Peninsula Medical Center Wins McKesson Award for Clinical Excellence
OREANDA-NEWS. May 16, 2013. Peninsula Regional Medical Center (PRMC) in Salisbury, Md., the largest tertiary care facility on the Delmarva Peninsula, has been selected as the 2013 winner of McKesson's Distinguished Achievement Award for Clinical Excellence. PRMC effectively used Modified Early Warning Scores (MEWS) along with its McKesson clinical information technology solutions to proactively identify patients at risk for a "code blue" medical emergency call, improving care quality and reducing mortality through earlier intervention.
MEWS is an evidence-based scoring system that uses patient vital signs to predict deteriorating patient conditions. Hospitalized patients often exhibit warning signs before experiencing critical health problems, but the signs are often not recognized. PRMC adapted the MEWS system to create "if/then" rules-based electronic alerts in its McKesson Horizon Care Alerts™ solution that triggered when regularly documented vital signs met the MEWS criteria. The alerts provided objective prompts for caregivers to take action, even when a patient's physical appearance might not have suggested that it was necessary.
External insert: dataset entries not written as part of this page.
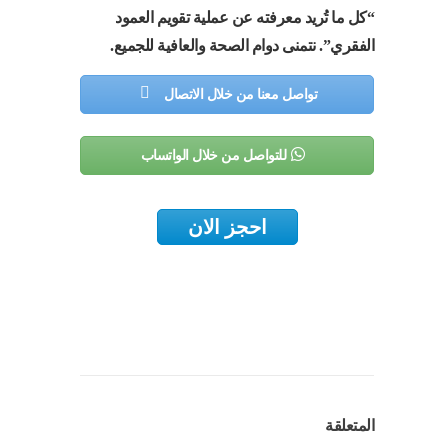
“كل ما تُريد معرفته عن عملية تقويم العمود
الفقري”. نتمنى دوام الصحة والعافية للجميع.
تواصل معنا من خلال الاتصال
للتواصل من خلال الواتساب
احجز الان
المتعلقة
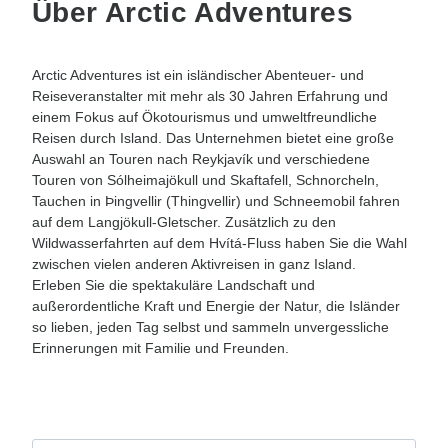
Über Arctic Adventures
Arctic Adventures ist ein isländischer Abenteuer- und
Reiseveranstalter mit mehr als 30 Jahren Erfahrung und
einem Fokus auf Ökotourismus und umweltfreundliche
Reisen durch Island. Das Unternehmen bietet eine große
Auswahl an Touren nach Reykjavík und verschiedene
Touren von Sólheimajökull und Skaftafell, Schnorcheln,
Tauchen in Þingvellir (Thingvellir) und Schneemobil fahren
auf dem Langjökull-Gletscher. Zusätzlich zu den
Wildwasserfahrten auf dem Hvítá-Fluss haben Sie die Wahl
zwischen vielen anderen Aktivreisen in ganz Island.
Erleben Sie die spektakuläre Landschaft und
außerordentliche Kraft und Energie der Natur, die Isländer
so lieben, jeden Tag selbst und sammeln unvergessliche
Erinnerungen mit Familie und Freunden.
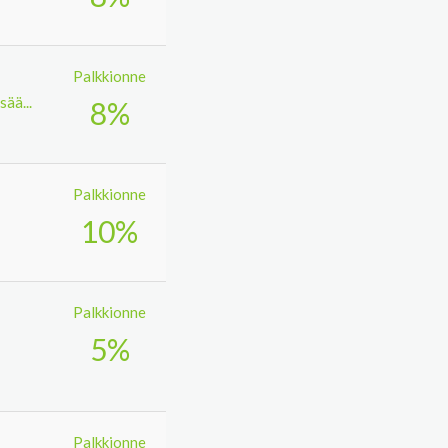
Palkkionne
sää...
8%
Palkkionne
10%
Palkkionne
5%
Palkkionne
As a result, over a three-month pilot period in a medical/surgical unit, PRMC experienced no code blues or mortalities. And, over a nine-month pilot, there was a 67 percent decrease in code blues and a 76 percent increase in rapid response calls – which meant that care teams were addressing changing patient conditions more promptly. PRMC also rolled out the MEWS project in one of its cardiac step-down units, where there have been no code blues for the last three months. In addition, the MEWS system has been expanded to six medical/surgical areas, and PRMC has seen a 64 percent decrease in code blues and a 55 percent increase in rapid response calls on those units. PRMC estimates a potential annual savings of \\$3.2 million if it can prevent code blues across all medical/surgical units.
"Although other institutions have proven MEWS alerting to be helpful, we wanted to take it a step further by leveraging existing electronic patient data and our rules system to ‘hardwire' the scoring predictions into clinician workflow," said Chris Snyder, D.O., chief medical informatics officer and chief quality officer for PRMC. "Our caregivers can now more quickly intervene when patient conditions deteriorate."
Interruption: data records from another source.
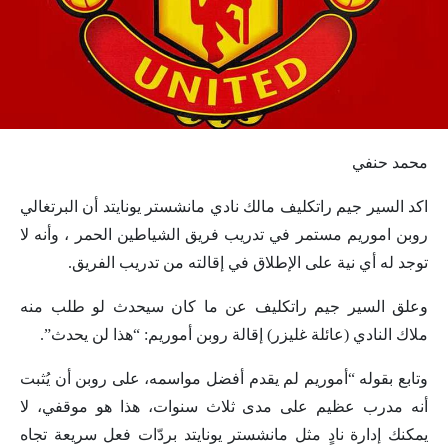
محمد حنفي
اكد السير جيم راتكليف مالك نادي مانشستر يونايتد أن البرتغالي
روبن اموريم مستمر في تدريب فريق الشياطين الحمر ، وأنه لا
توجد له أي نية على الإطلاق في إقالته من تدريب الفريق.
وعلق السير جيم راتكليف عن ما كان سيحدث لو طلب منه
ملاك النادي (عائلة غليزر) إقالة روبن أموريم: “هذا لن يحدث”.
وتابع بقوله “أموريم لم يقدم أفضل مواسمه، على روبن أن يُثبت
أنه مدرب عظيم على مدى ثلاث سنوات، هذا هو موقفي، لا
يمكنك إدارة نادٍ مثل مانشستر يونايتد بردّات فعل سريعة تجاه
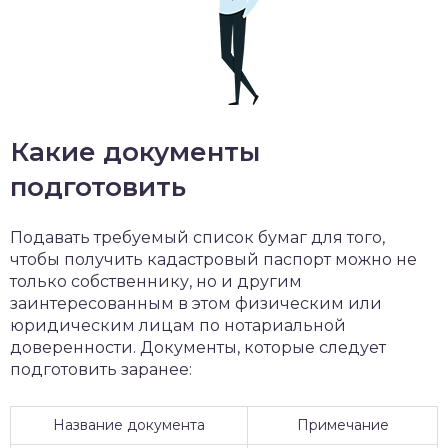
Какие документы
подготовить
Подавать требуемый список бумаг для того,
чтобы получить кадастровый паспорт можно не
только собственнику, но и другим
заинтересованным в этом физическим или
юридическим лицам по нотариальной
доверенности. Документы, которые следует
подготовить заранее:
Название документа
Примечание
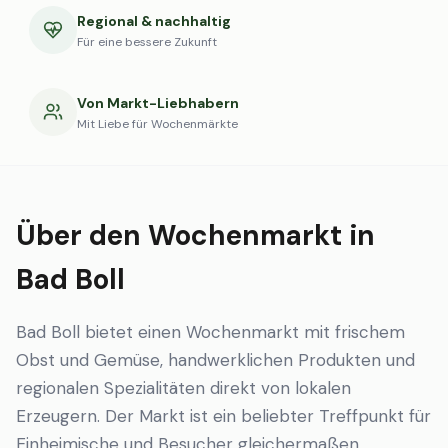
Regional & nachhaltig
Für eine bessere Zukunft
Von Markt-Liebhabern
Mit Liebe für Wochenmärkte
Über den Wochenmarkt in
Bad Boll
Bad Boll bietet einen Wochenmarkt mit frischem
Obst und Gemüse, handwerklichen Produkten und
regionalen Spezialitäten direkt von lokalen
Erzeugern. Der Markt ist ein beliebter Treffpunkt für
Einheimische und Besucher gleichermaßen.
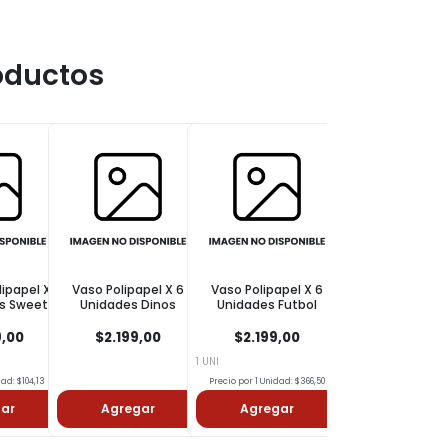
oductos
lipapel X
Vaso Polipapel X 6
Vaso Polipapel X 6
Plato Polipapel 1
s Sweet
Unidades Dinos
Unidades Futbol
X 6 Unidades Fu
rs
9,00
$2.199,00
$2.199,00
$2.599,00
1 UNI
1 UNI
dad: $104,13
Precio por 1 Unidad: $366,50
Precio por 1 Unidad: $3
ar
Agregar
Agregar
Agregar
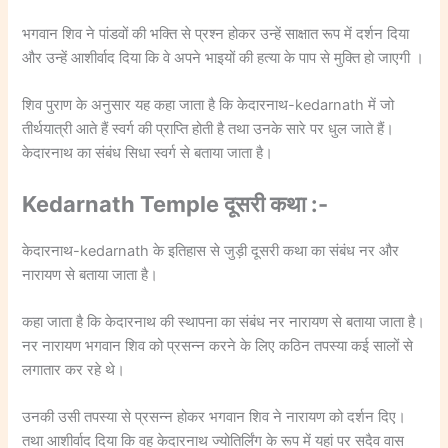
भगवान शिव ने पांडवों की भक्ति से प्रश्न होकर उन्हें साक्षात रूप में दर्शन दिया
और उन्हें आशीर्वाद दिया कि वे अपने भाइयों की हत्या के पाप से मुक्ति हो जाएगी ।
शिव पुराण के अनुसार यह कहा जाता है कि केदारनाथ-kedarnath में जो
तीर्थयात्री आते हैं स्वर्ग की प्राप्ति होती है तथा उनके सारे पर धुल जाते हैं।
केदारनाथ का संबंध सिधा स्वर्ग से बताया जाता है।
Kedarnath Temple दूसरी कथा :-
केदारनाथ-kedarnath के इतिहास से जुड़ी दूसरी कथा का संबंध नर और
नारायण से बताया जाता है।
कहा जाता है कि केदारनाथ की स्थापना का संबंध नर नारायण से बताया जाता है।
नर नारायण भगवान शिव को प्रसन्न करने के लिए कठिन तपस्या कई सालों से
लगातार कर रहे थे।
उनकी उसी तपस्या से प्रसन्न होकर भगवान शिव ने नारायण को दर्शन दिए।
तथा आशीर्वाद दिया कि वह केदारनाथ ज्योतिर्लिंग के रूप में यहां पर सदैव वास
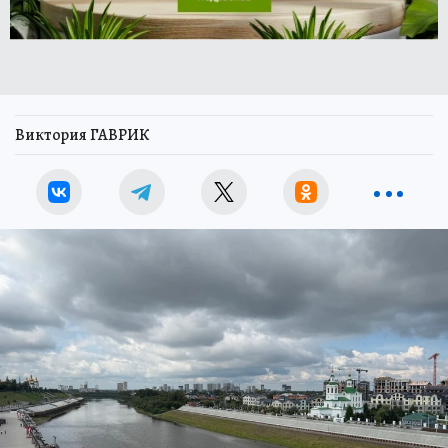
Виктория ГАВРИК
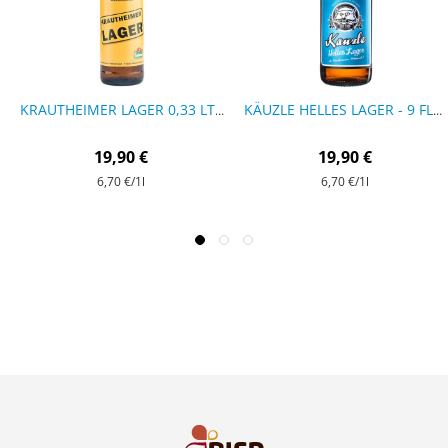
KRAUTHEIMER LAGER 0,33 LTR - 9 FLASCHEN
KÄUZLE HELLES LAGER - 9 FLASCHEN
19,90 €
19,90 €
6,70 €
/1l
6,70 €
/1l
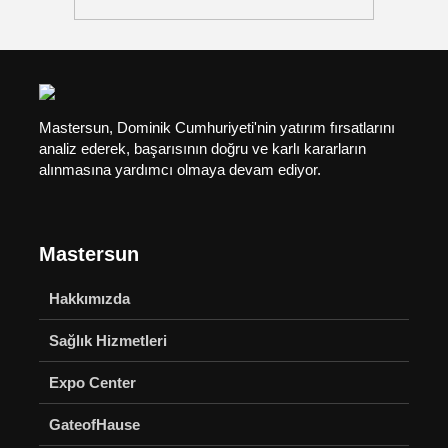
Mastersun, Dominik Cumhuriyeti'nin yatırım fırsatlarını
analiz ederek, başarısının doğru ve karlı kararların
alınmasına yardımcı olmaya devam ediyor.
Mastersun
Hakkımızda
Sağlık Hizmetleri
Expo Center
GateofHause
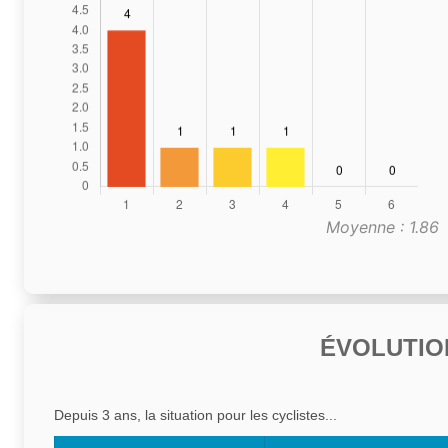
Moyenne : 1.86
ÉVOLUTIO
Depuis 3 ans, la situation pour les cyclistes...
The Distinguished Achievement Award for Clinical Excellence was presented at a live competition April 17 in Denver. The annual awards program recognizes hospitals and health systems that have achieved notable results in improving healthcare quality and patient safety through the effective use of McKesson technology combined with the skills of their care teams. In honor of its achievement, PRMC will receive a USD5,000 grant from McKesson to its Peninsula Regional Medical Center Foundation.
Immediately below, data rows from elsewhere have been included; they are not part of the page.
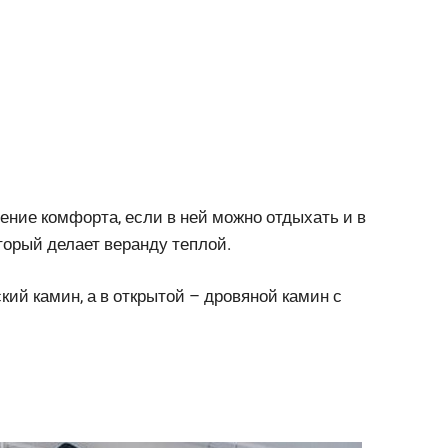
ние комфорта, если в ней можно отдыхать и в
торый делает веранду теплой.
ий камин, а в открытой – дровяной камин с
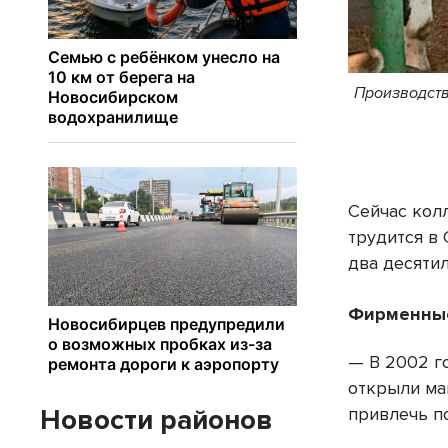
Производств
Сейчас кол
трудится в 
два десяти
Фирменны
— В 2002 г
открыли ма
привлечь п
Новости районов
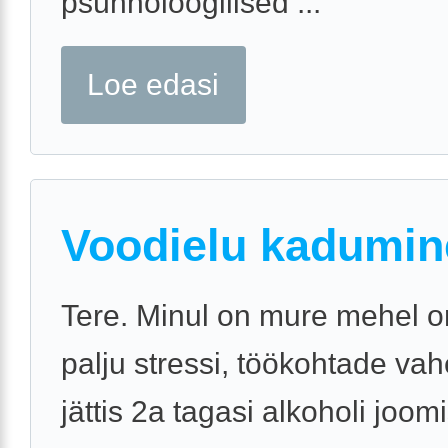
psühholoogilised ...
Loe edasi
Voodielu kadumin
Tere. Minul on mure mehel o
palju stressi, töökohtade va
jättis 2a tagasi alkoholi joo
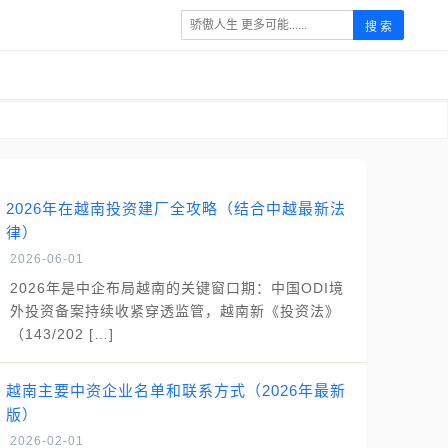
搜 索
2026年在越南投资建厂全攻略（结合中越最新法
律）
2026-06-01
2026年是中企布局越南的关键窗口期：中国ODI境
外投资备案持续收紧穿透监管，越南新《投资法》
（143/202 […]
越南主要中资企业名单和联系方式（2026年最新
版）
2026-02-01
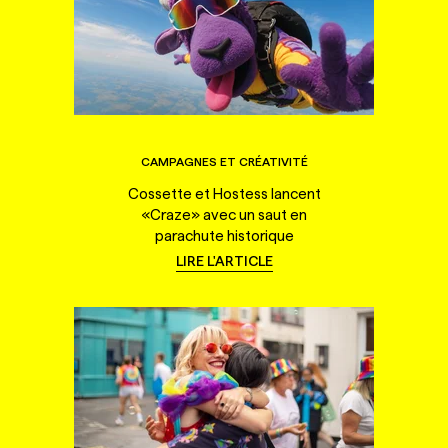
CAMPAGNES ET CRÉATIVITÉ
Cossette et Hostess lancent
«Craze» avec un saut en
parachute historique
LIRE L'ARTICLE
Finalists were chosen by a panel of four industry experts based on the Institute of Medicine's six aims of quality healthcare: safety, effectiveness, patient-centeredness, timeliness, efficiency and equity. In deploying the MEWS scoring system through its clinical information technology, PRMC effectively addressed all six aims.
"Peninsula Regional has demonstrated innovation in evidence-based care, and its patients are the beneficiaries," said Jim Pesce, president, Enterprise Information Solutions, McKesson Technology Solutions. "By optimizing the value of their technology and other resources, PRMC is leading the way for other organizations to do the same."